With regards to cryptos, Paul’s in-tray currently has over 70 applications for spot ETFs, some of which are frankly ridiculous (2x MELANIA anyone?). Paul will reject a lot of these spurious attempts at bringing some of the more obscure reaches of the crypto universe into the mainstream, and rightly so. What we will see – and I am very confident in making this prediction – are spot ETFs on larger cap coins such as SOL, XRP, LTC, and DOGE, amongst others. For those coins with PoS consensus mechanism, staking will be allowed within the ETF, significantly benefiting investors.
2025 is just starting to shape up, regulatory wise.

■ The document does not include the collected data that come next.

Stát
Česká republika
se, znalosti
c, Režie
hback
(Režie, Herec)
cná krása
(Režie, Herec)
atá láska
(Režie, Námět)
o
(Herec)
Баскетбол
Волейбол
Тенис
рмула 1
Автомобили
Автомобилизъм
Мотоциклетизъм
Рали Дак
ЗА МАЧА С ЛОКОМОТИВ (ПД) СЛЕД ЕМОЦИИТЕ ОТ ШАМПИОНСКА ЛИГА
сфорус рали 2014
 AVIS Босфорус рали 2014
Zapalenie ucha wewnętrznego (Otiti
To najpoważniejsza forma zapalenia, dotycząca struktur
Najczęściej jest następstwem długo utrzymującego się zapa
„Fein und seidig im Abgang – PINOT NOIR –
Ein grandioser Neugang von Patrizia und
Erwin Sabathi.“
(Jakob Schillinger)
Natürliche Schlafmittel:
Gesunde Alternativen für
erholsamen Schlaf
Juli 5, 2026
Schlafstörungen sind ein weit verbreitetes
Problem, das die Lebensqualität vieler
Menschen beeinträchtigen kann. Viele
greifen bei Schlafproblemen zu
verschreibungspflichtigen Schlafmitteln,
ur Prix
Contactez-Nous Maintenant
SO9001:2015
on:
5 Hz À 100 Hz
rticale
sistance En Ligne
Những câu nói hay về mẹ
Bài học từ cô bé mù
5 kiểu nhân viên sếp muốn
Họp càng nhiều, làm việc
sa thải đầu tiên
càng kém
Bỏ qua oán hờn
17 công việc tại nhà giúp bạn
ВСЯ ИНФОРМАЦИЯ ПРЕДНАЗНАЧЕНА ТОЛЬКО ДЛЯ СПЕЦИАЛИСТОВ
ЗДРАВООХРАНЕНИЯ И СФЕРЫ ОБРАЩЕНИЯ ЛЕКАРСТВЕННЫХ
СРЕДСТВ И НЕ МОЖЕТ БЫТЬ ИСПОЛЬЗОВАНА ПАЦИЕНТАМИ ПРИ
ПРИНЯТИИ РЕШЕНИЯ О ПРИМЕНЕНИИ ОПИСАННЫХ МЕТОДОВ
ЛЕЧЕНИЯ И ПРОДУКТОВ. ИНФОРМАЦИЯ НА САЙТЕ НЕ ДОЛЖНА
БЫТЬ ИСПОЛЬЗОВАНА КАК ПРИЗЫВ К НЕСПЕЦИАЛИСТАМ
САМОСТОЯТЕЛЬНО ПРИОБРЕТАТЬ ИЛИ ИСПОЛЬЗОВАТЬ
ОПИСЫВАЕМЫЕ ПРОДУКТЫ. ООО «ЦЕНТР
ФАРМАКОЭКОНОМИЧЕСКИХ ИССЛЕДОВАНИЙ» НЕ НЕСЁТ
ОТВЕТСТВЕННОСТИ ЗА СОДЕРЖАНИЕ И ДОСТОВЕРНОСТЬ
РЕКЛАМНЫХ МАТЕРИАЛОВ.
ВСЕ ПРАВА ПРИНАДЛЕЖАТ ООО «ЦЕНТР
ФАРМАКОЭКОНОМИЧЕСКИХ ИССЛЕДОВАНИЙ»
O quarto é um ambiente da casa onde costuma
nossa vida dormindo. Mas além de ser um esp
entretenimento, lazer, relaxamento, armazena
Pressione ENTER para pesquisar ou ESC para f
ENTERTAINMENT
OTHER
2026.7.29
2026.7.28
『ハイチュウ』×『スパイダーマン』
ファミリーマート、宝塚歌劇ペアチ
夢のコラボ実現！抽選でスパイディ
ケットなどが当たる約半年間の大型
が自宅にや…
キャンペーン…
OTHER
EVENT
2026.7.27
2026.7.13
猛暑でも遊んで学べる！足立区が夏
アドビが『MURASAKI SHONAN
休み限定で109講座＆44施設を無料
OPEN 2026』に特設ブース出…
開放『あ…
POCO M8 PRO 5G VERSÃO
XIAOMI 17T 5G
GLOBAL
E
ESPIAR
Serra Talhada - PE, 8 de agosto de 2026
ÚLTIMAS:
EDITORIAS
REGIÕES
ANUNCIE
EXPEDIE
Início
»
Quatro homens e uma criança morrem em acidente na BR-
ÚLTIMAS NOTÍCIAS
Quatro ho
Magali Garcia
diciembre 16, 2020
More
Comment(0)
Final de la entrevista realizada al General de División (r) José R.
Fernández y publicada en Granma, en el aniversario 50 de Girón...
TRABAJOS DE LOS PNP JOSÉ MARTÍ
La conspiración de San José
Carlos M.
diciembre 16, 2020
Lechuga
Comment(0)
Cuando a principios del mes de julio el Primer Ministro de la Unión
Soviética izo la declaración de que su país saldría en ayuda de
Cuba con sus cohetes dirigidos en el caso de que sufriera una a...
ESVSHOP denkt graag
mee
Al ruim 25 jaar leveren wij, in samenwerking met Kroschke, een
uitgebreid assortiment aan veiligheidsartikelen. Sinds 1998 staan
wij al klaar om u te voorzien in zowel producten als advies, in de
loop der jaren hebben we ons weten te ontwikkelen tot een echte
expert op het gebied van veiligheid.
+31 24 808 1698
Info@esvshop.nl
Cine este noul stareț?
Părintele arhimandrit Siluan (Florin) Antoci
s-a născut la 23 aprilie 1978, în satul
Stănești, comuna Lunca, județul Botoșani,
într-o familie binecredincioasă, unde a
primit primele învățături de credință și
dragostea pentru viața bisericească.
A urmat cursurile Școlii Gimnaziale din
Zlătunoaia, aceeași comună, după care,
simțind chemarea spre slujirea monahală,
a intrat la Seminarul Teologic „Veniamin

Curious Cryptos’ Commentary – Trump & the Fed
Much is being made in the popular press about Trump’s antagonism towards the Fed, and its Chair, Jerome Powell. The great and the good are all lined up decrying this attack on the supposed independence of central banks, one of the world’s greatest myths perpetrated on an unsuspecting public since the Fed was separated from the executive arm of the US government in 1913.
Two recent events have categorically proved that central banks are at the whim of their political masters.
Firstly, Covid. I am not here to debate the merits or otherwise of lockdown. I am not here to debate the merits or otherwise of the decision by central banks to ramp up QE to unprecedented levels in response. But what is very clear is that regardless of your political views on both points, financial stability and controlling inflation (two key objectives of all central banks) were jettisoned by the decision to print money whilst shutting down the economy. The central bank governors knew that but went ahead anyway. In the UK there was even a signed agreement between the Bank of England and then chancellor George Osbourne as to the mechanics of QE during lockdown. QE was a political decision driven by the political masters of the central banks.
Secondly, Brexit. I am not here to debate the merits or otherwise of Brexit. However, when Mark Carney, then head of the Bank of England, inserted himself in the middle of the political debate about Brexit, he advertised to the world that the Bank of England is a political animal, and not independent of the government.
…
If you are still not convinced, then perhaps the Fed itself can do a better job than I.
On the Fed’s own website, it describes itself as “independent WITHIN government” not “independent OF government”:
Game, set, and match.
…
In the short-term, as the world starts to accept the reality that central banks are at the whims of their political masters, there will be some financial disruptions as the previous naïve and cosy consensus falls victim to the harsh realities of the world. Recent stock market moves are partly driven by this growing realisation. In the long run, the world will be in a much better place for it.
Meanwhile, the case for BTC gets ever stronger.